START Supplied data

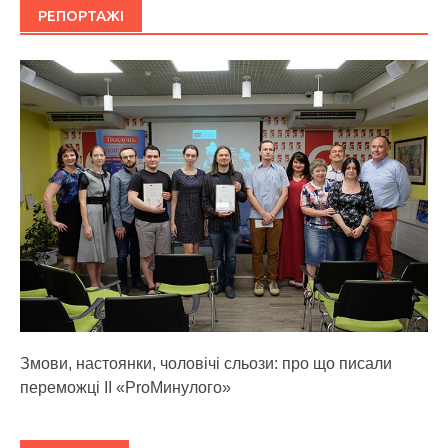
РЕПОРТАЖІ
Змови, настоянки, чоловічі сльози: про що писали
переможці ІІ «ProМинулого»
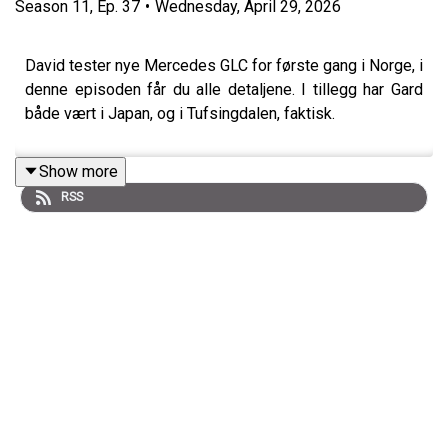
Season
11
,
Ep.
37
•
Wednesday, April 29, 2026
David tester nye Mercedes GLC for første gang i Norge, i
denne episoden får du alle detaljene. I tillegg har Gard
både vært i Japan, og i Tufsingdalen, faktisk.
Show more
RSS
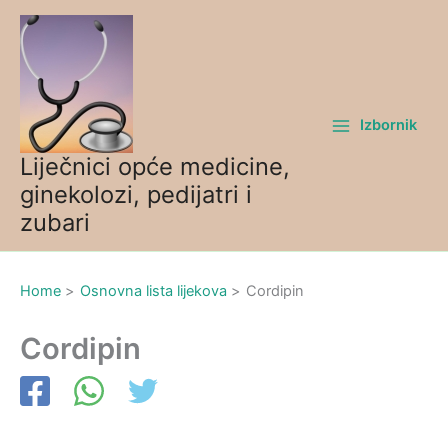
Skip
to
content
Izbornik
Liječnici opće medicine,
ginekolozi, pedijatri i
zubari
Home
Osnovna lista lijekova
Cordipin
Cordipin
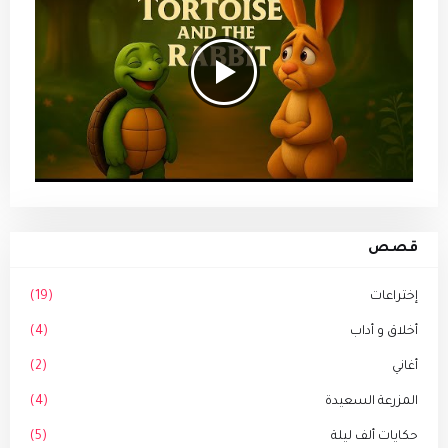
قصص
إختراعات
(19)
أخلاق و أداب
(4)
أغاني
(2)
المزرعة السعيدة
(4)
حكايات ألف ليلة
(5)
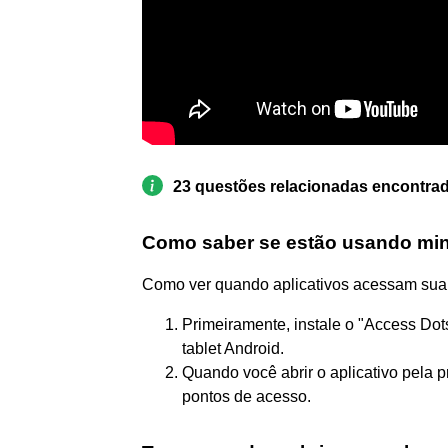
23 questões relacionadas encontra
Como saber se estão usando mi
Como ver quando aplicativos acessam sua
Primeiramente, instale o "Access Do
tablet Android.
Quando você abrir o aplicativo pela p
pontos de acesso.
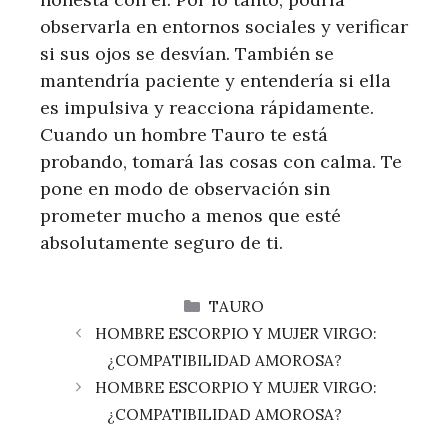
observarla en entornos sociales y verificar
si sus ojos se desvían. También se
mantendría paciente y entendería si ella
es impulsiva y reacciona rápidamente.
Cuando un hombre Tauro te está
probando, tomará las cosas con calma. Te
pone en modo de observación sin
prometer mucho a menos que esté
absolutamente seguro de ti.
CATEGORÍAS
TAURO
HOMBRE ESCORPIO Y MUJER VIRGO:
¿COMPATIBILIDAD AMOROSA?
HOMBRE ESCORPIO Y MUJER VIRGO:
¿COMPATIBILIDAD AMOROSA?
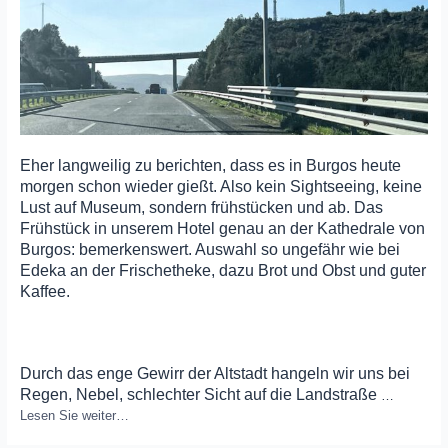
Eher langweilig zu berichten, dass es in Burgos heute
morgen schon wieder gießt. Also kein Sightseeing, keine
Lust auf Museum, sondern frühstücken und ab. Das
Frühstück in unserem Hotel genau an der Kathedrale von
Burgos: bemerkenswert. Auswahl so ungefähr wie bei
Edeka an der Frischetheke, dazu Brot und Obst und guter
Kaffee.
Durch das enge Gewirr der Altstadt hangeln wir uns bei
Regen, Nebel, schlechter Sicht auf die Landstraße
…
Lesen Sie weiter…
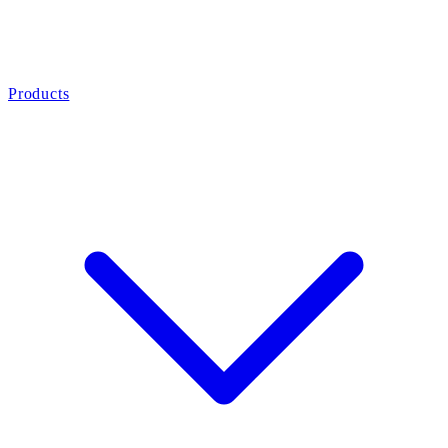
Products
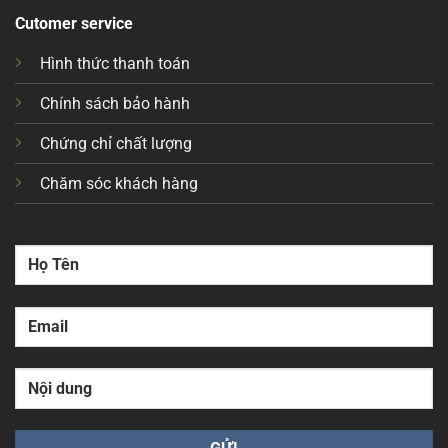
Cutomer service
Hình thức thanh toán
Chính sách bảo hành
Chứng chỉ chất lượng
Chăm sóc khách hàng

END Supplied data

The expected output is the full data above, reproduced exactly with no images.

- _Finished exercise_:
РЕПОРТАЖІ
Змови, настоянки, чоловічі сльози: про що писали
переможці ІІ «ProМинулого»
Season
11
,
Ep.
37
•
Wednesday, April 29, 2026
David tester nye Mercedes GLC for første gang i Norge, i
denne episoden får du alle detaljene. I tillegg har Gard
både vært i Japan, og i Tufsingdalen, faktisk.
Show more
RSS
Skip
to
content
Izbornik
Liječnici opće medicine,
ginekolozi, pedijatri i
zubari
Home
Osnovna lista lijekova
Cordipin
Cordipin
قصص
إختراعات
(19)
أخلاق و أداب
(4)
أغاني
(2)
المزرعة السعيدة
(4)
حكايات ألف ليلة
(5)
23 questões relacionadas encontra
Como saber se estão usando mi
Como ver quando aplicativos acessam sua
Primeiramente, instale o "Access Do
tablet Android.
Quando você abrir o aplicativo pela p
pontos de acesso.
observarla en entornos sociales y verificar
si sus ojos se desvían. También se
mantendría paciente y entendería si ella
es impulsiva y reacciona rápidamente.
Cuando un hombre Tauro te está
probando, tomará las cosas con calma. Te
pone en modo de observación sin
prometer mucho a menos que esté
absolutamente seguro de ti.
CATEGORÍAS
TAURO
HOMBRE ESCORPIO Y MUJER VIRGO:
¿COMPATIBILIDAD AMOROSA?
HOMBRE ESCORPIO Y MUJER VIRGO:
¿COMPATIBILIDAD AMOROSA?
Eher langweilig zu berichten, dass es in Burgos heute
morgen schon wieder gießt. Also kein Sightseeing, keine
Lust auf Museum, sondern frühstücken und ab. Das
Frühstück in unserem Hotel genau an der Kathedrale von
Burgos: bemerkenswert. Auswahl so ungefähr wie bei
Edeka an der Frischetheke, dazu Brot und Obst und guter
Kaffee.
Durch das enge Gewirr der Altstadt hangeln wir uns bei
Regen, Nebel, schlechter Sicht auf die Landstraße
…
Lesen Sie weiter…
Products
Cutomer service
Hình thức thanh toán
Chính sách bảo hành
Chứng chỉ chất lượng
Chăm sóc khách hàng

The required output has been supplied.